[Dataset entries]
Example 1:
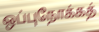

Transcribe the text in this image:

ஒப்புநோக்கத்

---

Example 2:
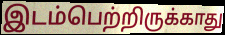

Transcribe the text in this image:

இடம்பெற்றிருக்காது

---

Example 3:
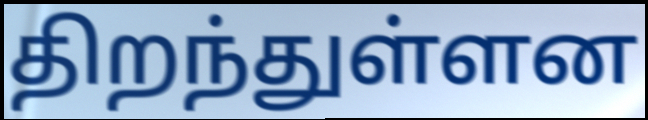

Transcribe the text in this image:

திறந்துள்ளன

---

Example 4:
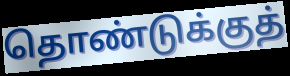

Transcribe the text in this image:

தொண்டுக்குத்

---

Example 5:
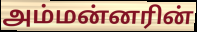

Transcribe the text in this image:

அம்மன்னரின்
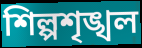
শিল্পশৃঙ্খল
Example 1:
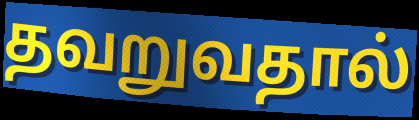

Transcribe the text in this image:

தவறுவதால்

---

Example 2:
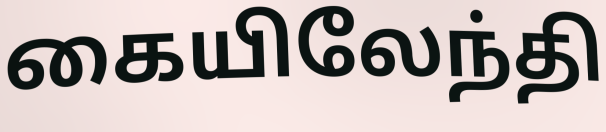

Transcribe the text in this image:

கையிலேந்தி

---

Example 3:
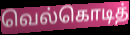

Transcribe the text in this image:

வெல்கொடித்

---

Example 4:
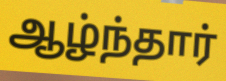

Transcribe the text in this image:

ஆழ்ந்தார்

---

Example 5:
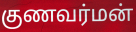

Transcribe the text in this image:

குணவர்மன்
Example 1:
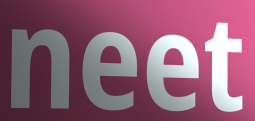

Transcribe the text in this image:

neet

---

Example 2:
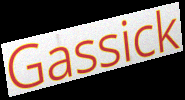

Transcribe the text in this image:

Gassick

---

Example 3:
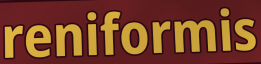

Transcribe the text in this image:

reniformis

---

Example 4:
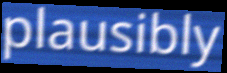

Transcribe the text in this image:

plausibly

**Task prompt**:
An exact copy of the data above is required, printed without its pictures.

**Result**:
Example 1:

Transcribe the text in this image:

ஒப்புநோக்கத்

---

Example 2:

Transcribe the text in this image:

இடம்பெற்றிருக்காது

---

Example 3:

Transcribe the text in this image:

திறந்துள்ளன

---

Example 4:

Transcribe the text in this image:

தொண்டுக்குத்

---

Example 5:

Transcribe the text in this image:

அம்மன்னரின்
শিল্পশৃঙ্খল
Example 1:

Transcribe the text in this image:

தவறுவதால்

---

Example 2:

Transcribe the text in this image:

கையிலேந்தி

---

Example 3:

Transcribe the text in this image:

வெல்கொடித்

---

Example 4:

Transcribe the text in this image:

ஆழ்ந்தார்

---

Example 5:

Transcribe the text in this image:

குணவர்மன்
Example 1:

Transcribe the text in this image:

neet

---

Example 2:

Transcribe the text in this image:

Gassick

---

Example 3:

Transcribe the text in this image:

reniformis

---

Example 4:

Transcribe the text in this image:

plausibly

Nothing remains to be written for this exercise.